YM
- Cover of July 1997 issue with Alicia Silverstone
- Categories: Teen magazine
- Frequency: Bi-monthly
- Publisher: Gruner + Jahr Conde Nast Publications
- Founded: 1932
- Final issue: 2004
- Country: USA

= YM (magazine) =

American teen magazine (1932–2004)

YM is an American teen magazine that began in 1932. The magazine ceased publication in 2004.

==History==
The magazine was published for 72 years. It was the oldest girls' magazine in the United States. YM got its start as two magazines in the 1930s—Compact, which was aimed at older teens, and Calling All Girls, which was intended for younger girls and pioneered the signature embarrassing-moments column, "Say Anything". By the late 1960s, the publications merged into Young Miss, a small digest-sized mag. The 1980s saw a change in size to a regular magazine on glossy print (similar to Teen) designed by Randy Dunbar and Mark Borden. Several years later, still another title change (this time to Young & Modern) under Bonnie Fuller's direction as editor-in-chief. The final title change came in 2000 (this time to Your Magazine), though the abbreviation "YM" was the title by which it was commonly referred. In early 2002, then editor-in-chief Christina Kelly announced that the magazine would no longer run articles about dieting. YM ceased publication in 2004, with the December–January issue. Subscribers received Teen Vogue subscriptions in replacement.

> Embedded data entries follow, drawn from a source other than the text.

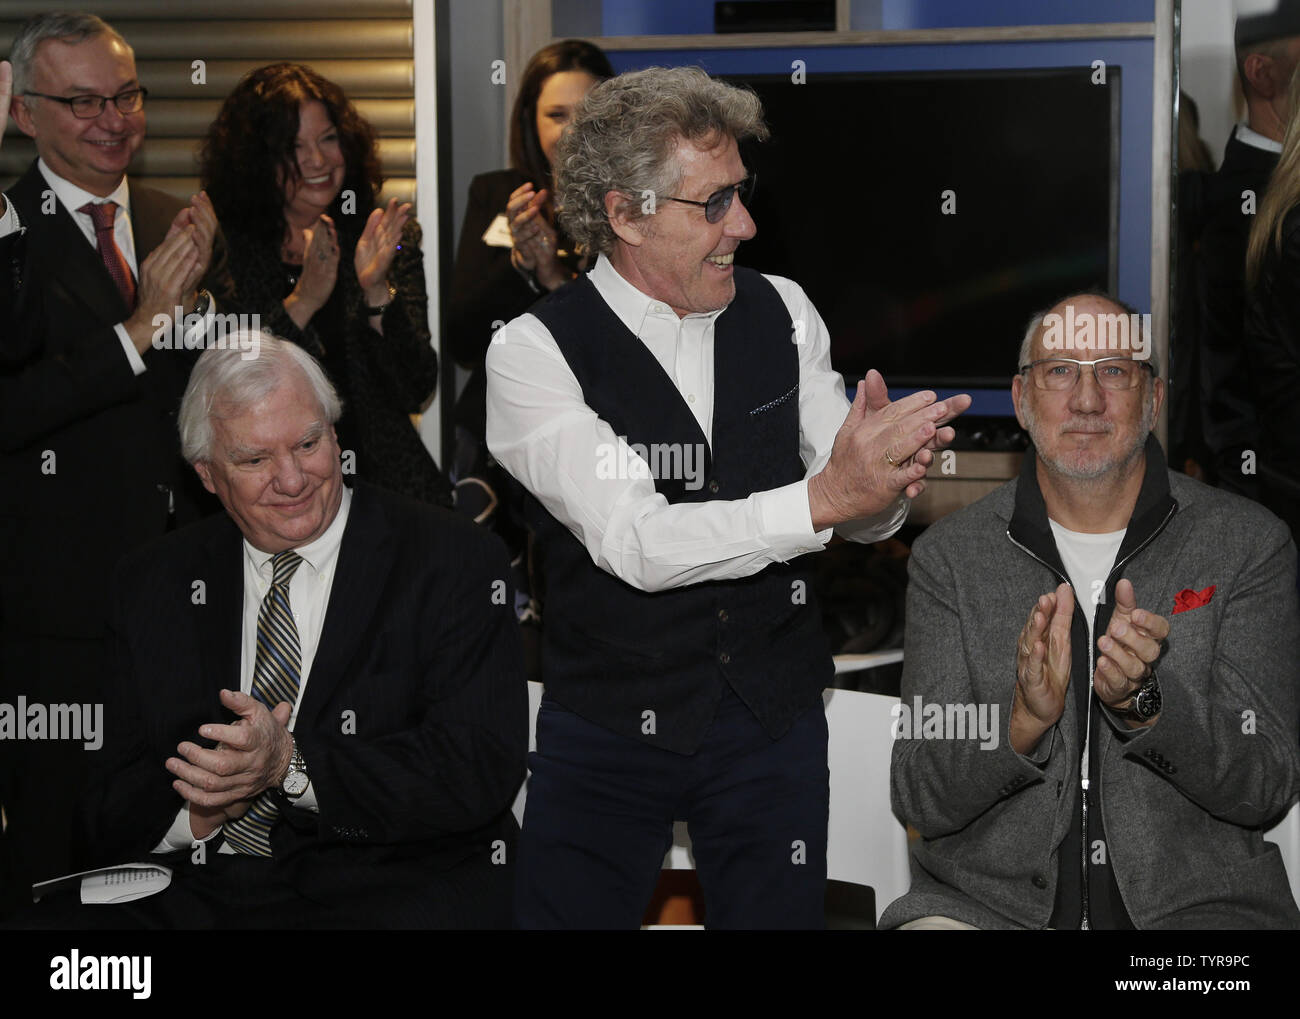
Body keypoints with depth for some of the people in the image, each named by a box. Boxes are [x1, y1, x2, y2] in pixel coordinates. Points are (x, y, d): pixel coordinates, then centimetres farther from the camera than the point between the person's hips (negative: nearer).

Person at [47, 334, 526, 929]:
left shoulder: (455, 561, 2)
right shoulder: (152, 583, 12)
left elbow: (484, 770, -9)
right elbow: (107, 809, 9)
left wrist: (291, 764, -18)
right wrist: (199, 812, -13)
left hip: (391, 890, -2)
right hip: (196, 890, 2)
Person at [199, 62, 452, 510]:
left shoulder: (393, 237, 7)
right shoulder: (224, 243, -1)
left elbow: (417, 392, 0)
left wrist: (377, 293, -13)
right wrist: (302, 302, -19)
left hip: (379, 476, 2)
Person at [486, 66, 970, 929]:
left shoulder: (783, 315, 3)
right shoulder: (535, 351, -13)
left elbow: (862, 516, 2)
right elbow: (636, 543, -24)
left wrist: (887, 478, -23)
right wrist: (822, 498, -31)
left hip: (775, 723, 4)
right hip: (610, 727, -3)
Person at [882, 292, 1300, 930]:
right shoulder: (950, 555, 4)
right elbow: (918, 799, -2)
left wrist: (1144, 703, -21)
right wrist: (1024, 718, -21)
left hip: (1193, 904, 0)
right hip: (987, 898, 1)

The television series Pepper Ann was based on a comic strip by Sue Rose that debuted in YM. The strip was spun off from a YM Fido Dido strip also by Rose, the character's co-creator.

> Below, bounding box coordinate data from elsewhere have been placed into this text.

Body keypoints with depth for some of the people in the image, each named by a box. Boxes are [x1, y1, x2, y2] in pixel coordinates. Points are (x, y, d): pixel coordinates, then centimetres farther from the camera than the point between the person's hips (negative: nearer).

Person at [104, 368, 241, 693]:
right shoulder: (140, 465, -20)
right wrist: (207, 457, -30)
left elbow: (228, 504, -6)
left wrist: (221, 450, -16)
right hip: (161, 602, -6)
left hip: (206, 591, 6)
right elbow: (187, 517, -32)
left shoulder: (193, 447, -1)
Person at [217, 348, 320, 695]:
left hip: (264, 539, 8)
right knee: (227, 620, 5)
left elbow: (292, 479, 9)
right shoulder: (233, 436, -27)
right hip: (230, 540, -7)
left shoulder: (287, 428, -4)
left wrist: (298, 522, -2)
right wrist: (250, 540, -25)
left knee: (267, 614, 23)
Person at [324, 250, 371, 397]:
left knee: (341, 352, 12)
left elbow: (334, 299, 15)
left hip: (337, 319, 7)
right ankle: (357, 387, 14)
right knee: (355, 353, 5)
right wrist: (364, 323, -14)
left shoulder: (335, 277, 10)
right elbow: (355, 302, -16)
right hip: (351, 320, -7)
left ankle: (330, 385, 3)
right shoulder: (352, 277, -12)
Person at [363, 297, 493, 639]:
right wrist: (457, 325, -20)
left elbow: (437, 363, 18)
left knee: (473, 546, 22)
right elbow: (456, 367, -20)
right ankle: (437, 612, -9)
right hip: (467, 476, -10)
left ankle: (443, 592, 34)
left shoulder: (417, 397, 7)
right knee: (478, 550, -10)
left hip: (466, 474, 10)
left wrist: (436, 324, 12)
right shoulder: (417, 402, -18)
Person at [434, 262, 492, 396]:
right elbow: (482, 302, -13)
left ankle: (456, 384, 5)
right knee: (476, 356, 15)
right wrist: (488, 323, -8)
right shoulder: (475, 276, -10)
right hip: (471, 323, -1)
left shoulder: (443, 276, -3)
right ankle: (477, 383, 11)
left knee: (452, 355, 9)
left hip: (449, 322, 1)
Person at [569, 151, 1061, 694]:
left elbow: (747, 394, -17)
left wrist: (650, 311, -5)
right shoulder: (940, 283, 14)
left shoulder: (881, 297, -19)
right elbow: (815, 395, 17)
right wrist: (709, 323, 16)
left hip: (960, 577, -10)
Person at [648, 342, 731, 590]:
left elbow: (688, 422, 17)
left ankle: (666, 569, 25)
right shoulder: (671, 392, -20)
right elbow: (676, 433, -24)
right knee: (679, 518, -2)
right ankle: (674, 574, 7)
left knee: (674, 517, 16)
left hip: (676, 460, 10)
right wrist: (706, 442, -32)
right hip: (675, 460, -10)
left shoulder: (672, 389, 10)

YM is no longer published online and now the domain is only a link to Teen Vogue. However, the forums on the YM website remained very active following the end of the magazine. After the website finally closed, the forum members moved their boards onto another domain.

The publisher was Gruner + Jahr before the assets of YM were purchased by Conde Nast Publications in October 2004. This purchase included YMs subscription file, title and brand name, rights to special publication titles, domain name, and newsstand pockets.